Not all were abysmal efforts, at least right away. But in the end, each and every attempt at making the Argos matter more to Toronto sports fans has ended in frustration and surrender.

Which brings us to the summer of 2016 and the Argonauts launch of their first season at BMO Field, a place from which they’d been barred before MLSE chairman Larry Tanenbaum and Bell formed a partnership to buy the team last spring.

There’s an opportunity here.

Debating just how big that opportunity is and how best to exploit it are what the city’s small legion of hardcore Canadian Football League fans have been pondering through the run-up to this season.

It’s been an awfully long time since the Argonauts really mattered in football terms to Torontonians, so the organization can’t really play the “remember when” card to the current generation.

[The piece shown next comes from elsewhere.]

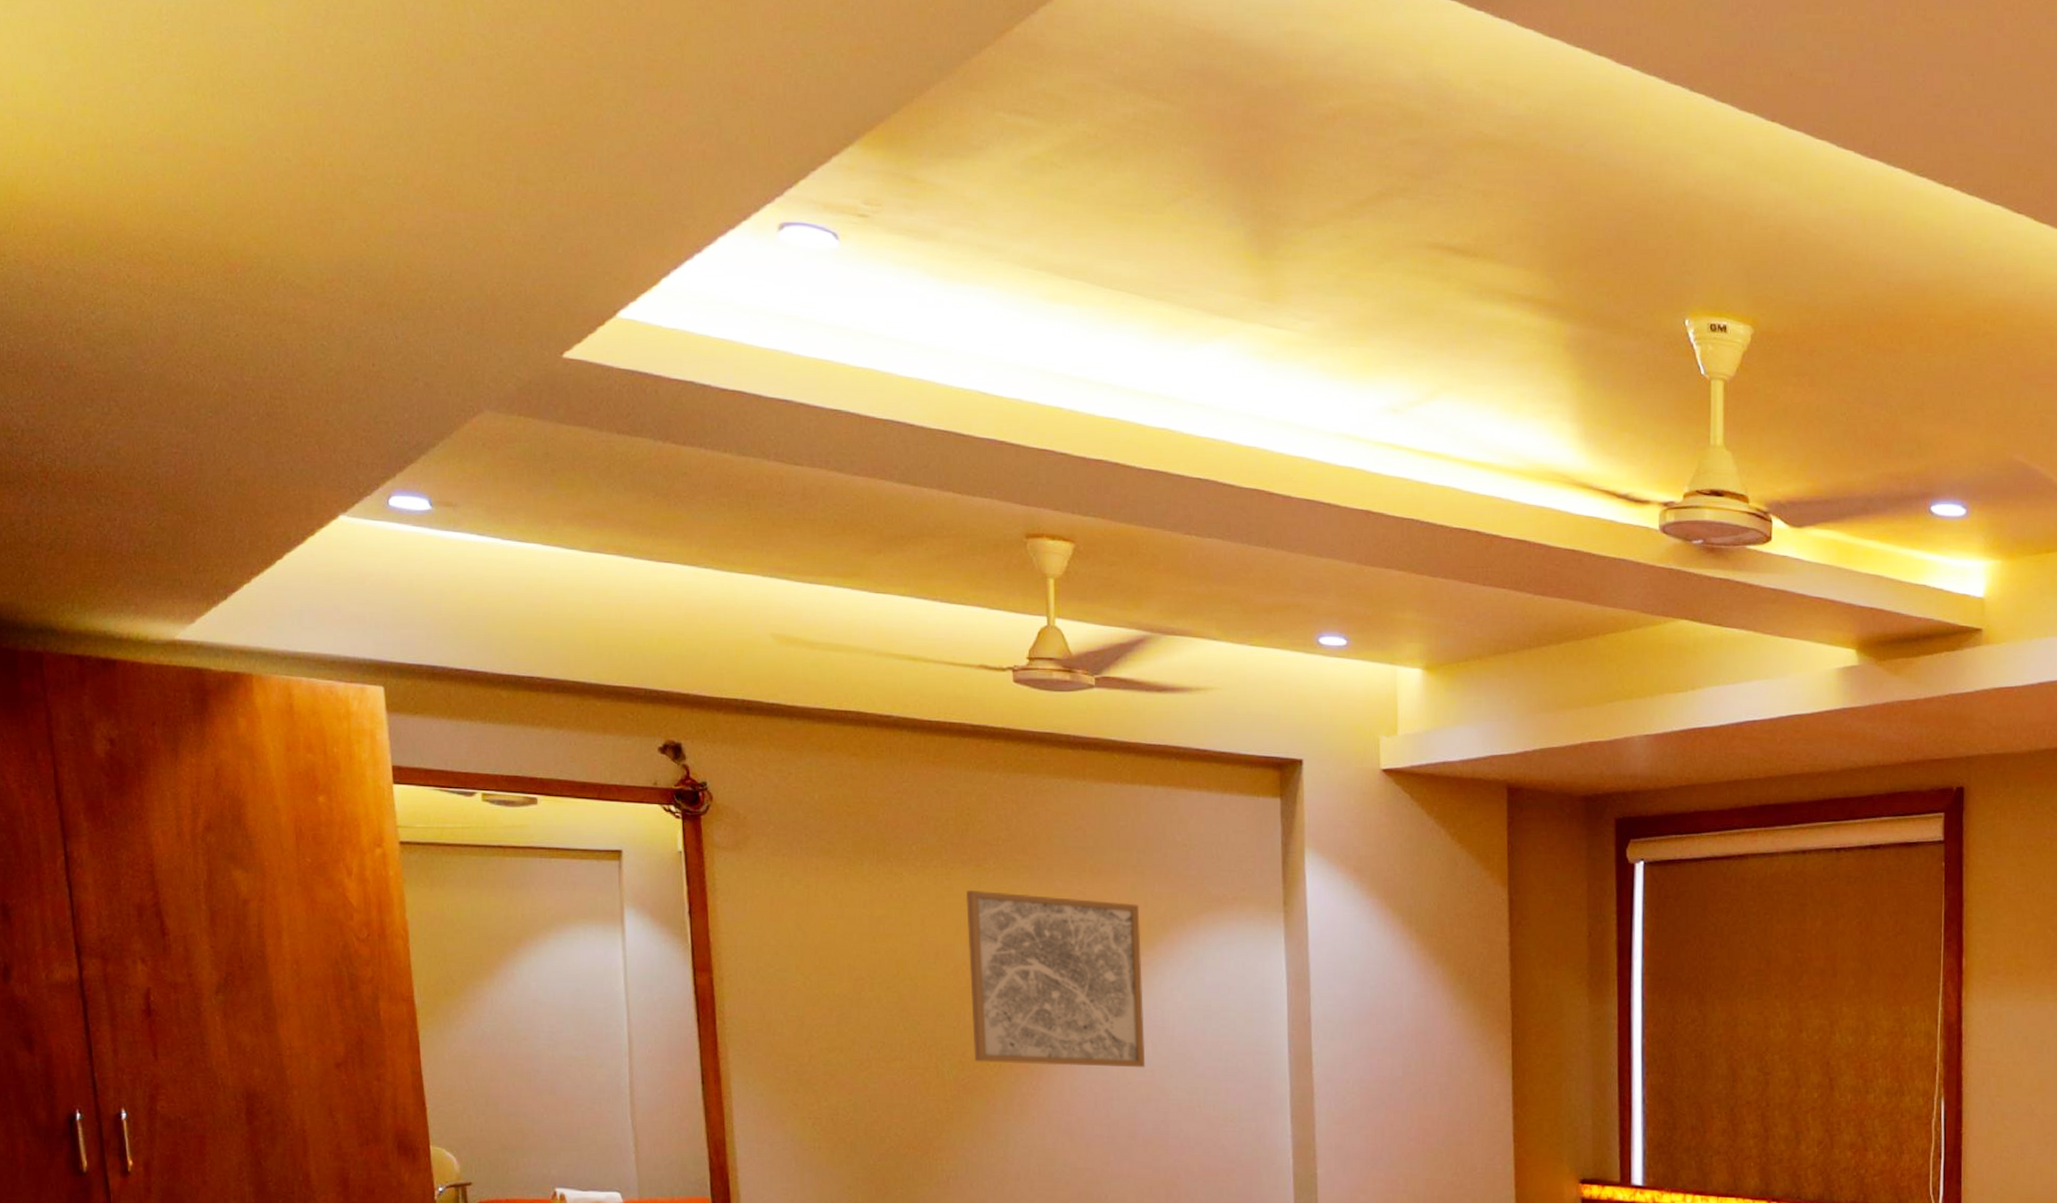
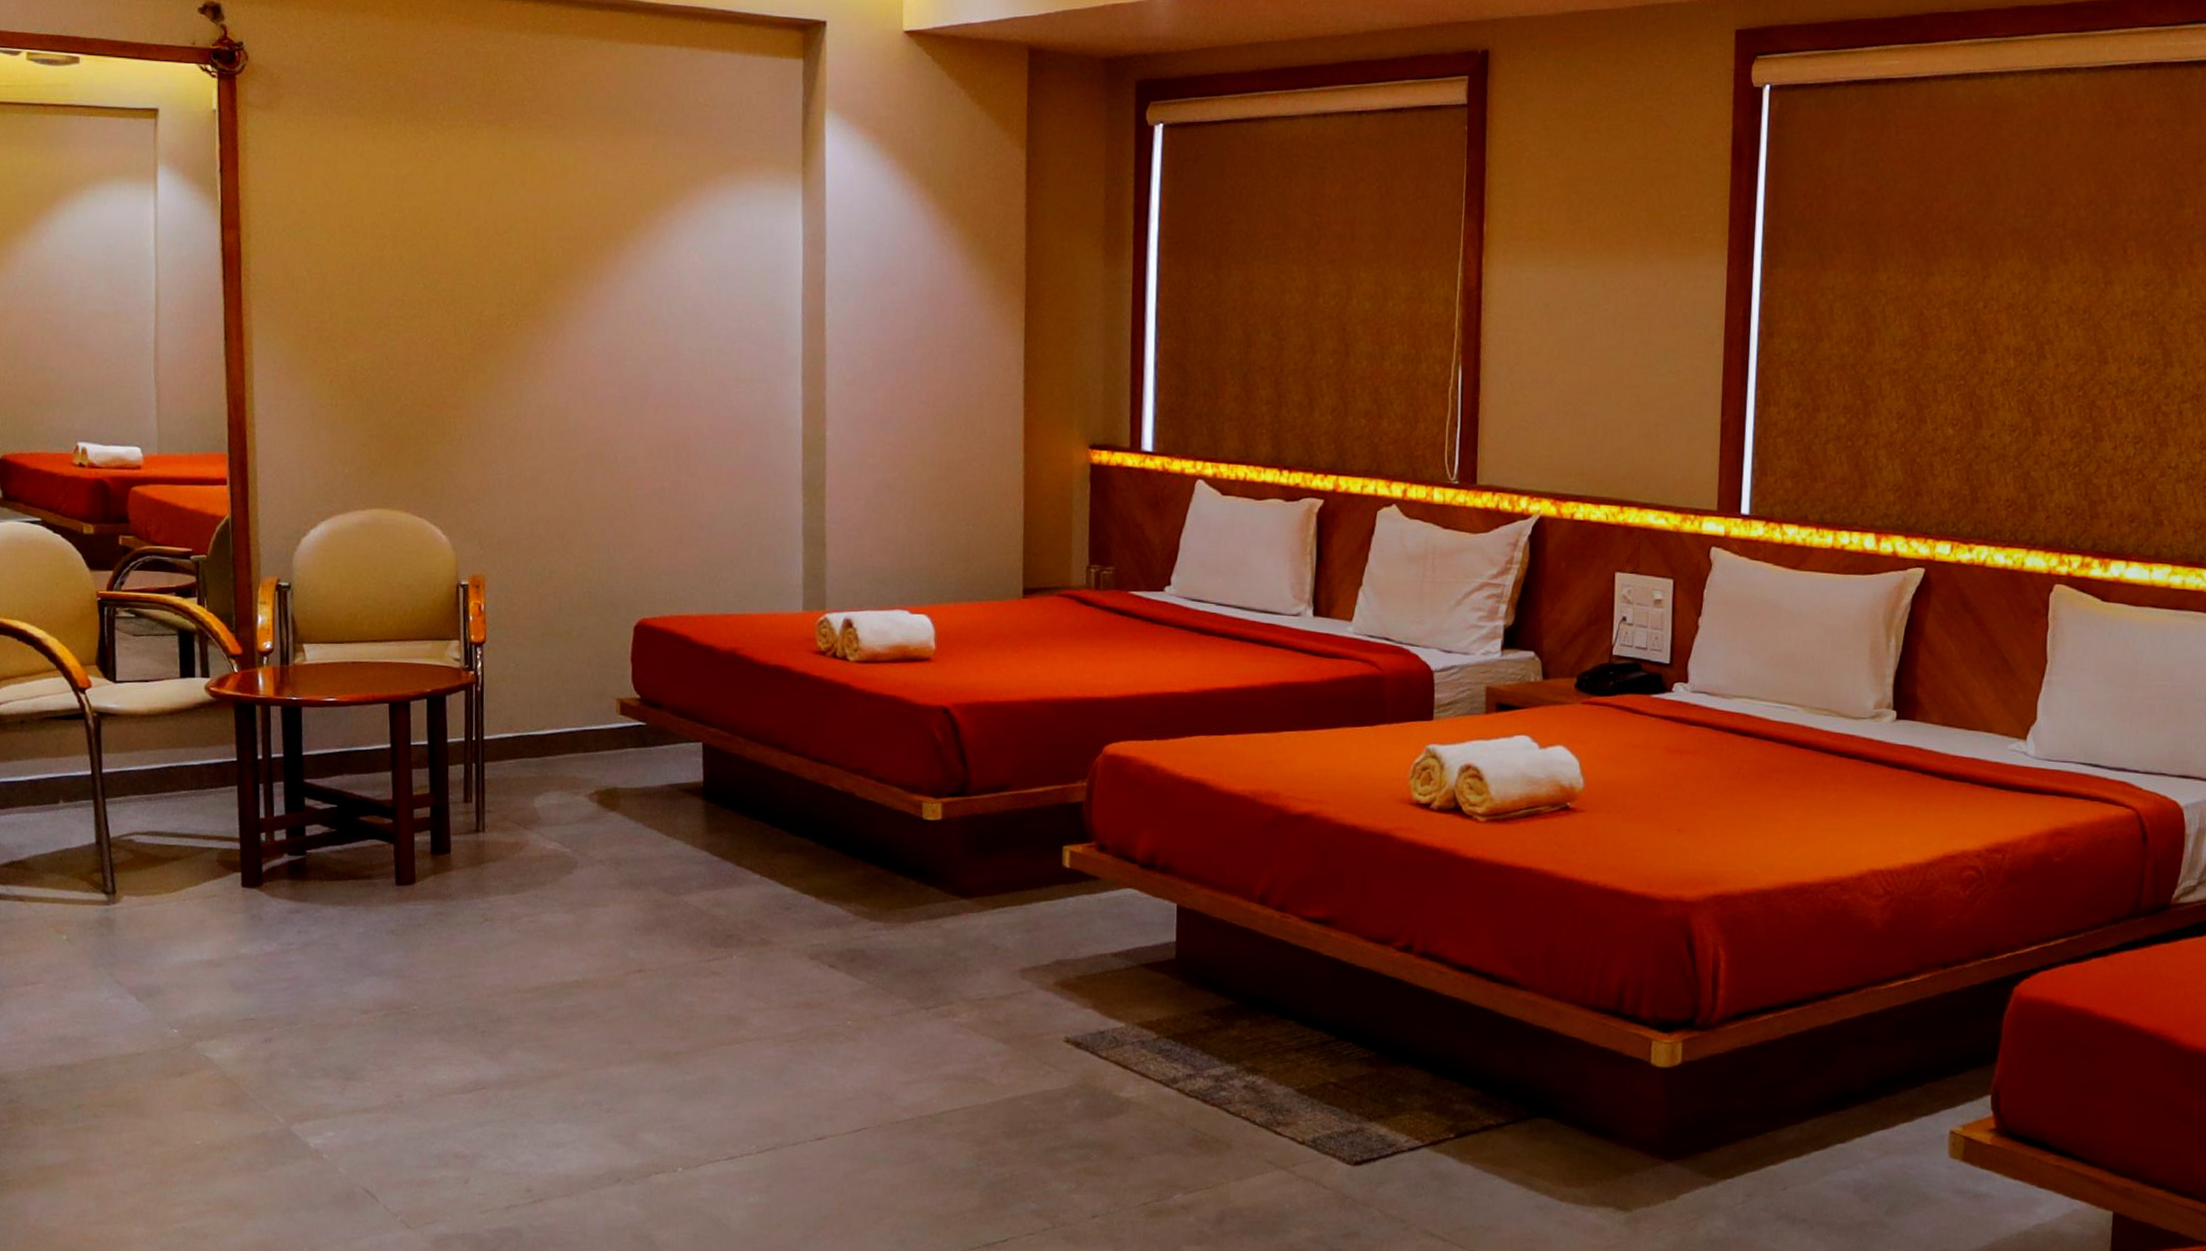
wall art: present [966,890,1146,1067] -> none [490,149,660,327]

And marketing CFL football itself to a cynical population of mostly NFL fans isn’t going to stand much of a shot either.

So the Argonauts are instead selling the one thing they haven’t been able to deliver to fans since the glory days of the 1970s and 80s when throngs used to pack old Exhibition Stadium.

They’re selling the experience.

In football, the fan experience can be as important as anything that happens on the field. The most iconic venues in the sport at any level — CFL, NFL, or NCAA — tend to be places where the energy level is off the chart.

Fans who’ve visited those places may not forever recall what happened on the field that day, but they’ll surely recall what it felt like to be there.

There are all kinds of reasons why the Argonauts don’t occupy the same place they place they once did in Toronto, from increased competition in the marketplace to the CFL’s own various struggles.

But it sure hasn’t helped that while the Argonauts have been struggling for relevance, Rogers Centre football delivered one of the saddest fan experiences anywhere, the antithesis of what going to a football game is supposed to feel like.

Undersized crowds in a stale, characterless environment; all of it feeding the passivity of the fans who wound up feeling as though they were watching football in a shopping mall.

In fact, to try and make someone an Argonauts fan, the last thing you would do was take them to a game.

That’s why even the occasional peak in interest, such as the Argos winning the 100th Grey Cup game in 2012 before 50,000 fans at the Rogers Centre, proved to be merely a blip. For when the smoke had cleared and the Argos tried to harness that excitement for the next season, they were still left selling the same unappealing antiseptic football experience as always.

The Argonauts are promising things are different, a message they’ve been delivering via promotional ads this spring. There’s not a mention of football, no highlighting the team’s stars or its prospects for the season.

No, this is all about fun, going after not so much football fans as much as fans of a good time. In the process, they hope to flip the demographic to a younger, hipper crowd, with a brighter future and more disposable income than those dwindling numbers of fans still holding on from the 1980s.

Can that really be done in Toronto, where the level of cynicism about three-down football is significantly higher than anywhere else, including big cities like Vancouver and Montreal?

It’s fair to suggest it won’t be a quick fix, not with more than a generation of Torontonians having grown up not caring very much about the Argos or the CFL.

There’s going to have to be a slow build here, one built on tailgating, and enthusiastic stadium atmosphere that turn those nine dates a year at BMO Field into the place to be.

The football, well that's a different conversation, one that still eludes most sports fans in Toronto.

But the first step to changing that is giving people a reason to be there.